Depth Over RGB: Automatic Evaluation of Open Surgery Skills Using Depth Camera
Ido Zuckerman, Nicole Werner, Jonathan Kouchly, Emma Huston, Shannon DiMarco, Paul DiMusto, Shlomi Laufer
TL;DR
The paper investigates automatic evaluation of open surgery skills using depth cameras as a privacy-preserving, lighting-robust alternative to RGB. It collects a depth-RGB dataset using Azure Kinect across two suturing simulators and evaluates hand/tool detection with YOLOv8 and gesture segmentation with UVAST and MSTCN++. Key findings show depth cameras achieve comparable object-detection and action-segmentation performance to RGB, while enabling accurate 3D hand-path length metrics that reveal expert–novice differences and reduce camera-angle sensitivity. The study discusses limitations such as dataset size and memory constraints impacting Viterbi-based inference, but argues depth cameras offer practical advantages for training, privacy, and robust skill assessment. Overall, depth-based evaluation provides a viable, privacy-conscious approach to objective assessment of open-surgery skills with potential for wider adoption in training and evaluation workflows.
Abstract
Purpose: In this paper, we present a novel approach to the automatic evaluation of open surgery skills using depth cameras. This work is intended to show that depth cameras achieve similar results to RGB cameras, which is the common method in the automatic evaluation of open surgery skills. Moreover, depth cameras offer advantages such as robustness to lighting variations, camera positioning, simplified data compression, and enhanced privacy, making them a promising alternative to RGB cameras. Methods: Experts and novice surgeons completed two simulators of open suturing. We focused on hand and tool detection, and action segmentation in suturing procedures. YOLOv8 was used for tool detection in RGB and depth videos. Furthermore, UVAST and MSTCN++ were used for action segmentation. Our study includes the collection and annotation of a dataset recorded with Azure Kinect.

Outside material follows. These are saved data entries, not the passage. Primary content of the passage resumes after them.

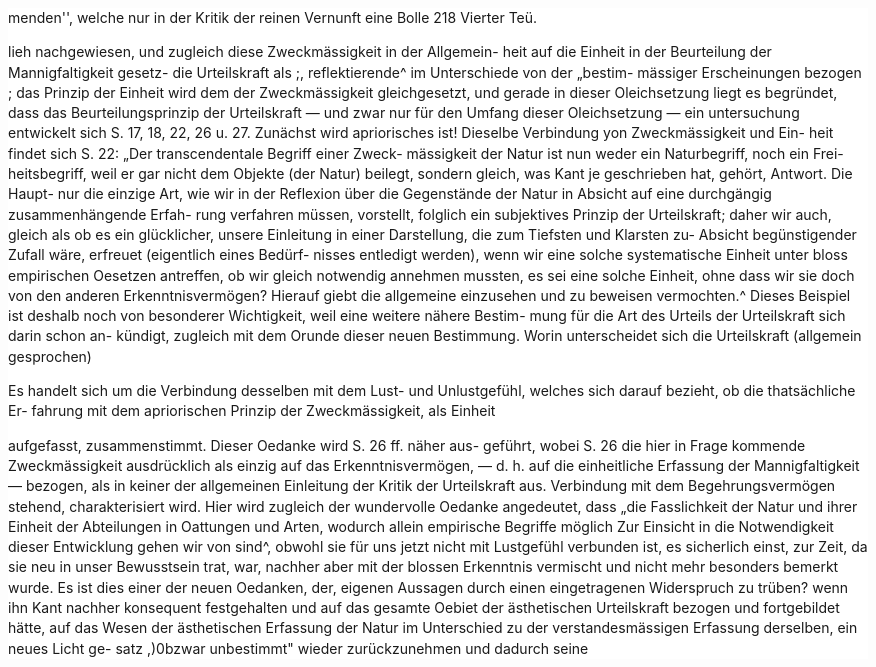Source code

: 

menden'', welche nur in der Kritik der reinen Vernunft eine Bolle 
218 Vierter Teü. 

lieh nachgewiesen, und zugleich diese Zweckmässigkeit in der Allgemein- 
heit auf die Einheit in der Beurteilung der Mannigfaltigkeit gesetz- 
die Urteilskraft als ;, reflektierende^ im Unterschiede von der „bestim- 
mässiger Erscheinungen bezogen ; das Prinzip der Einheit wird dem 
der Zweckmässigkeit gleichgesetzt, und gerade in dieser Oleichsetzung 
liegt es begründet, dass das Beurteilungsprinzip der Urteilskraft — 
und zwar nur für den Umfang dieser Oleichsetzung — ein 
untersuchung entwickelt sich S. 17, 18, 22, 26 u. 27. Zunächst wird 
apriorisches ist! Dieselbe Verbindung yon Zweckmässigkeit und Ein- 
heit findet sich S. 22: „Der transcendentale Begriff einer Zweck- 
mässigkeit der Natur ist nun weder ein Naturbegriff, noch ein Frei- 
heitsbegriff, weil er gar nicht dem Objekte (der Natur) beilegt, sondern 
gleich, was Kant je geschrieben hat, gehört, Antwort. Die Haupt- 
nur die einzige Art, wie wir in der Reflexion über die Gegenstände 
der Natur in Absicht auf eine durchgängig zusammenhängende Erfah- 
rung verfahren müssen, vorstellt, folglich ein subjektives Prinzip der 
Urteilskraft; daher wir auch, gleich als ob es ein glücklicher, unsere 
Einleitung in einer Darstellung, die zum Tiefsten und Klarsten zu- 
Absicht begünstigender Zufall wäre, erfreuet (eigentlich eines Bedürf- 
nisses entledigt werden), wenn wir eine solche systematische Einheit 
unter bloss empirischen Oesetzen antreffen, ob wir gleich notwendig 
annehmen mussten, es sei eine solche Einheit, ohne dass wir sie doch 
von den anderen Erkenntnisvermögen? Hierauf giebt die allgemeine 
einzusehen und zu beweisen vermochten.^ Dieses Beispiel ist deshalb 
noch von besonderer Wichtigkeit, weil eine weitere nähere Bestim- 
mung für die Art des Urteils der Urteilskraft sich darin schon an- 
kündigt, zugleich mit dem Orunde dieser neuen Bestimmung. 
Worin unterscheidet sich die Urteilskraft (allgemein gesprochen) 

Es handelt sich um die Verbindung desselben mit dem Lust- und 
Unlustgefühl, welches sich darauf bezieht, ob die thatsächliche Er- 
fahrung mit dem apriorischen Prinzip der Zweckmässigkeit, als Einheit 

aufgefasst, zusammenstimmt. Dieser Oedanke wird S. 26 ff. näher aus- 
geführt, wobei S. 26 die hier in Frage kommende Zweckmässigkeit 
ausdrücklich als einzig auf das Erkenntnisvermögen, — d. h. auf die 
einheitliche Erfassung der Mannigfaltigkeit — bezogen, als in keiner 
der allgemeinen Einleitung der Kritik der Urteilskraft aus. 
Verbindung mit dem Begehrungsvermögen stehend, charakterisiert 
wird. Hier wird zugleich der wundervolle Oedanke angedeutet, dass 
„die Fasslichkeit der Natur und ihrer Einheit der Abteilungen in 
Oattungen und Arten, wodurch allein empirische Begriffe möglich 
Zur Einsicht in die Notwendigkeit dieser Entwicklung gehen wir von 
sind^, obwohl sie für uns jetzt nicht mit Lustgefühl verbunden ist, 
es sicherlich einst, zur Zeit, da sie neu in unser Bewusstsein trat, war, 
nachher aber mit der blossen Erkenntnis vermischt und nicht mehr 
besonders bemerkt wurde. Es ist dies einer der neuen Oedanken, der, 
eigenen Aussagen durch einen eingetragenen Widerspruch zu trüben? 
wenn ihn Kant nachher konsequent festgehalten und auf das gesamte 
Oebiet der ästhetischen Urteilskraft bezogen und fortgebildet hätte, 
auf das Wesen der ästhetischen Erfassung der Natur im Unterschied 
zu der verstandesmässigen Erfassung derselben, ein neues Licht ge- 
satz ,)0bzwar unbestimmt" wieder zurückzunehmen und dadurch seine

Results: We demonstrated that using depth cameras in object detection and action segmentation achieves comparable results to RGB cameras. Furthermore, we analyzed 3D hand path length, revealing significant differences between experts and novice surgeons, emphasizing the potential of depth cameras in capturing surgical skills. We also investigated the influence of camera angles on measurement accuracy, highlighting the advantages of 3D cameras in providing a more accurate representation of hand movements. Conclusion: Our research contributes to advancing the field of surgical skill assessment by leveraging depth cameras for more reliable and privacy evaluations. The findings suggest that depth cameras can be valuable in assessing surgical skills and provide a foundation for future research in this area.